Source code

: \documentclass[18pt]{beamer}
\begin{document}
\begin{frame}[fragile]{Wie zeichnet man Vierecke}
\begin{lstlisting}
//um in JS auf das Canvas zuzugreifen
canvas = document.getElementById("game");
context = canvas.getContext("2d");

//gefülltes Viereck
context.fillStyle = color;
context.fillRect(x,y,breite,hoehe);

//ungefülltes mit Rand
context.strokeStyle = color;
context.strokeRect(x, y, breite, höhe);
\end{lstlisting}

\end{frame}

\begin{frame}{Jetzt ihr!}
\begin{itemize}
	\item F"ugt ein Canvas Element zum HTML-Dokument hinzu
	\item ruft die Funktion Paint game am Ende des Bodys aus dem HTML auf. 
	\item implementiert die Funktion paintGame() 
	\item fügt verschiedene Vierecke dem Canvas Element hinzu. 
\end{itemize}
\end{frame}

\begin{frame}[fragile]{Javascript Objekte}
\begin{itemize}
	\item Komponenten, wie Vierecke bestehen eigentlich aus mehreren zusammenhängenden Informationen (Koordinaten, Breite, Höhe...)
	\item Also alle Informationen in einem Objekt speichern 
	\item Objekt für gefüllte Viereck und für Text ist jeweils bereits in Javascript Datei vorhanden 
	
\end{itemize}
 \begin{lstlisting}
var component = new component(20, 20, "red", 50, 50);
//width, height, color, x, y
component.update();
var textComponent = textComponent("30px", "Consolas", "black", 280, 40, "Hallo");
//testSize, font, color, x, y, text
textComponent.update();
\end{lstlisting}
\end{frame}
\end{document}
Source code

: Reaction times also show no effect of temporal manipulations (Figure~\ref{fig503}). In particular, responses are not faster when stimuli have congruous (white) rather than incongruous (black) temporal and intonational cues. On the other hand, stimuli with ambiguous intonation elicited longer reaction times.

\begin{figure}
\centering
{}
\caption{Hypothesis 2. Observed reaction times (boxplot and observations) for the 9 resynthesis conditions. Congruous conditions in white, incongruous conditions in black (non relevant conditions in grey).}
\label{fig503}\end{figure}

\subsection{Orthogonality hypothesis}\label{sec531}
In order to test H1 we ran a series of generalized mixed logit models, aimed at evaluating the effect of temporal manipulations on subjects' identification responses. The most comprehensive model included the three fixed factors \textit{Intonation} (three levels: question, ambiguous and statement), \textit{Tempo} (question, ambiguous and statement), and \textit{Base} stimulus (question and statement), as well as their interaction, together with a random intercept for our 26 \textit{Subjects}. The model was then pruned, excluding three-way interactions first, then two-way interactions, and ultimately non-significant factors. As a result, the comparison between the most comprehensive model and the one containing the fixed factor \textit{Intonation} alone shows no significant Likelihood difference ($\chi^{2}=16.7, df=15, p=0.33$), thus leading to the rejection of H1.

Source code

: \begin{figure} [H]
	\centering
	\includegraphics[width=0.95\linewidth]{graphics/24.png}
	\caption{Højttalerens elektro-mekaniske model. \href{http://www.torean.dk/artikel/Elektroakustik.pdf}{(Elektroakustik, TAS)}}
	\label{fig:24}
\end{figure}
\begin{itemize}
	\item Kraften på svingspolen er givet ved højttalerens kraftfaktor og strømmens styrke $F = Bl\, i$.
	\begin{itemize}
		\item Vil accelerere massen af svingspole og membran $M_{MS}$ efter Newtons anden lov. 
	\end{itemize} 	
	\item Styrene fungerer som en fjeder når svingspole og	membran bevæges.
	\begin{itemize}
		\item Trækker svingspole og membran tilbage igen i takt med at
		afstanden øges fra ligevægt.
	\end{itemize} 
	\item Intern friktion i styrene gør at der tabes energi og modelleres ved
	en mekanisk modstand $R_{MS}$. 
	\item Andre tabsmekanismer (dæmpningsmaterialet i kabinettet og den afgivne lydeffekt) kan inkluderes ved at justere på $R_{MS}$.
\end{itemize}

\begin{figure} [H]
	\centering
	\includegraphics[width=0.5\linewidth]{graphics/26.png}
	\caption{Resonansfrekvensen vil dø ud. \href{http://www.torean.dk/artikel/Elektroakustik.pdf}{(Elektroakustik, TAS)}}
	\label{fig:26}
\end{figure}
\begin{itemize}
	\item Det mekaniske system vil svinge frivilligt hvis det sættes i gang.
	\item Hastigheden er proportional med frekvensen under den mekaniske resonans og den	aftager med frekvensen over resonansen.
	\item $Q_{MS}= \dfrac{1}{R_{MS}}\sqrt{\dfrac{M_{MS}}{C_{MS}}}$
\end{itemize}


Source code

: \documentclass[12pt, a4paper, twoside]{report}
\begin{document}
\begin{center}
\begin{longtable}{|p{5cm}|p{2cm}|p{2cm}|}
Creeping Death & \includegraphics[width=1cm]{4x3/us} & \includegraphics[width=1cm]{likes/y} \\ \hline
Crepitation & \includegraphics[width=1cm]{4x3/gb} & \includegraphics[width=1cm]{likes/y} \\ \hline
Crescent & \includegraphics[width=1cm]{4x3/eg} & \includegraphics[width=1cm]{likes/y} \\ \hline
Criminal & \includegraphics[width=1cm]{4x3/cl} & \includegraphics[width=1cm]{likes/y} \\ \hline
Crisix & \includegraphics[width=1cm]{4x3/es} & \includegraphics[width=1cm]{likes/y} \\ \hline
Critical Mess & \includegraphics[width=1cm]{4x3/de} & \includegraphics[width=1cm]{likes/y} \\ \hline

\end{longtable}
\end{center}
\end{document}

_ _ _ _ _ _ _

ACTIVITY »
Among the lines above, some may include the string "torean"; state how many, and nothing more.

TASK SOLUTION »
2